Please champion your constituencies chalk streams

Thank you for contacting me about chalk streams. In Meon Valley, the health of our chalk down land is of primary importance to agriculture and the environment. I have previously spoken about this in Parliament numerous times and I am a member of the all-party group for chalks streams.

I have also held public forums on water quality and improving our environment where speakers have included Hampshire CPRE, the water companies, and the Environment Agency (EA). I have lived nearly all my life in Hampshire in our beautiful surroundings and I take protecting them very seriously.

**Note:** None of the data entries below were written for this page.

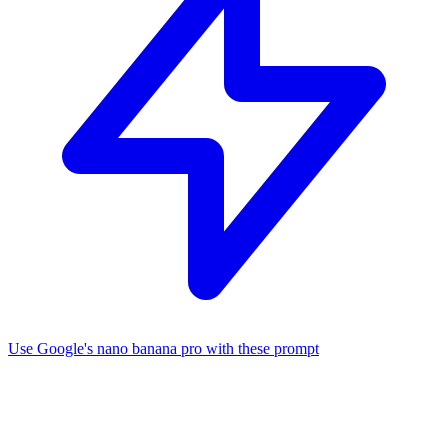
Use Google's nano banana pro with these prompt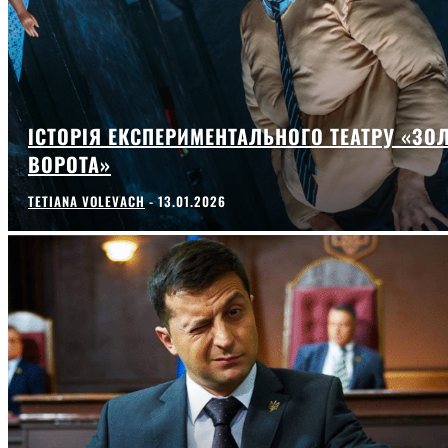
ІСТОРІЯ ЕКСПЕРИМЕНТАЛЬНОГО ТЕАТРУ «ЗОЛ
ВОРОТА»
TETIANA VOLEVACH
-
13.01.2026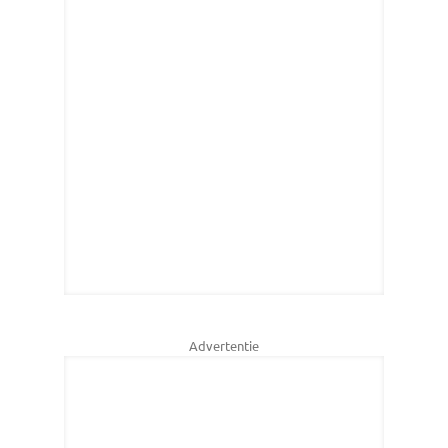
Advertentie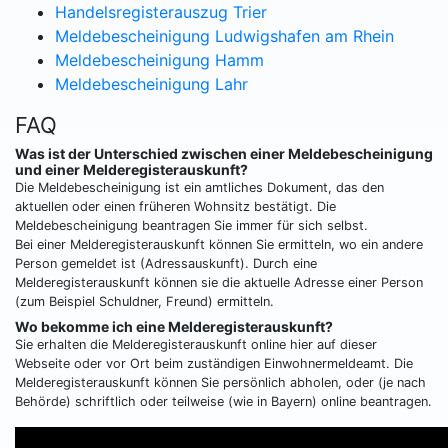
Handelsregisterauszug Trier
Meldebescheinigung Ludwigshafen am Rhein
Meldebescheinigung Hamm
Meldebescheinigung Lahr
FAQ
Was ist der Unterschied zwischen einer Meldebescheinigung
und einer Melderegisterauskunft?
Die Meldebescheinigung ist ein amtliches Dokument, das den
aktuellen oder einen früheren Wohnsitz bestätigt. Die
Meldebescheinigung beantragen Sie immer für sich selbst.
Bei einer Melderegisterauskunft können Sie ermitteln, wo ein andere
Person gemeldet ist (Adressauskunft). Durch eine
Melderegisterauskunft können sie die aktuelle Adresse einer Person
(zum Beispiel Schuldner, Freund) ermitteln.
Wo bekomme ich eine Melderegisterauskunft?
Sie erhalten die Melderegisterauskunft online hier auf dieser
Webseite oder vor Ort beim zuständigen Einwohnermeldeamt. Die
Melderegisterauskunft können Sie persönlich abholen, oder (je nach
Behörde) schriftlich oder teilweise (wie in Bayern) online beantragen.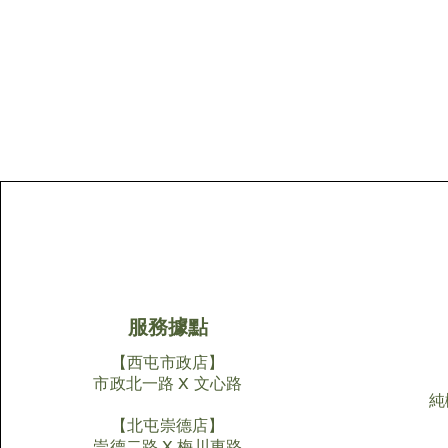
服務據點
【西屯市政店】
市政北一路 X 文心路
純
【北屯崇德店】
​崇德二路 X 梅川東路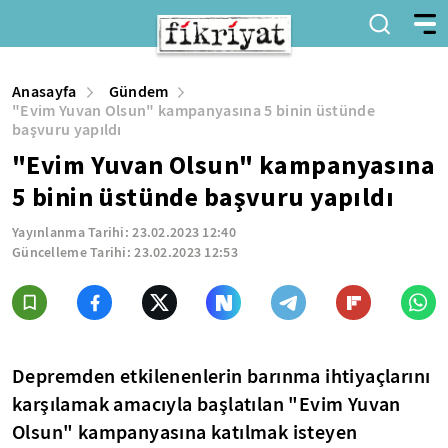
Anasayfa
Gündem
"Evim Yuvan Olsun" kampanyasına 5 binin üstünde
başvuru yapıldı
"Evim Yuvan Olsun" kampanyasına
5 binin üstünde başvuru yapıldı
Yayınlanma Tarihi:
23.02.2023 12:40
Güncelleme Tarihi:
23.02.2023 12:53
Depremden etkilenenlerin barınma ihtiyaçlarını
karşılamak amacıyla başlatılan "Evim Yuvan
Olsun" kampanyasına katılmak isteyen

Chalk streams represent an important part of our national heritage. England is home to 85 per cent of all chalk streams, which are the most biodiverse of all English rivers. I am pleased that the EA’s monitoring of the Meon, Test and Itchen shows that the ecological health of all three has improved over the last ten years. Clearly there are still issues with some types of chemicals leaching into the rivers from the environment – for instance from contaminated land – and it is vital to identify the sources.

The other key thing we can do is reduce our dependence on taking water out of chalk rivers and the aquifers which provide 80% of their flow. Nationally the EA has been running a Restoring Sustainable Abstraction programme has resulted in 131 million litres less water a day being abstracted from chalk streams.

Locally the two companies which supply Meon Valley water, Southern Water and Portsmouth Water are already building a new reservoir and working on other water conservation measures which will be going to the regulator, OFWAT, for approval in the near future. I know from my discussions with South Downs National Park Authority that it feels over-abstraction is the biggest threat chalk streams face.

I support the government’s National Chalk Stream Restoration Strategy and the designation of chalk streams as a priority within the Storm Overflow Discharge Reduction Plan.

Ministers continue to work on improving chalk streams, through supporting the Chalk Streams Restoration Group, as well as beginning a national programme of flagship chalk catchment restorations launched by water companies and driven by local communities. In addition, more than £5 million is being invested by the Environment Agency to support 53 chalk stream restoration partnership projects nationwide.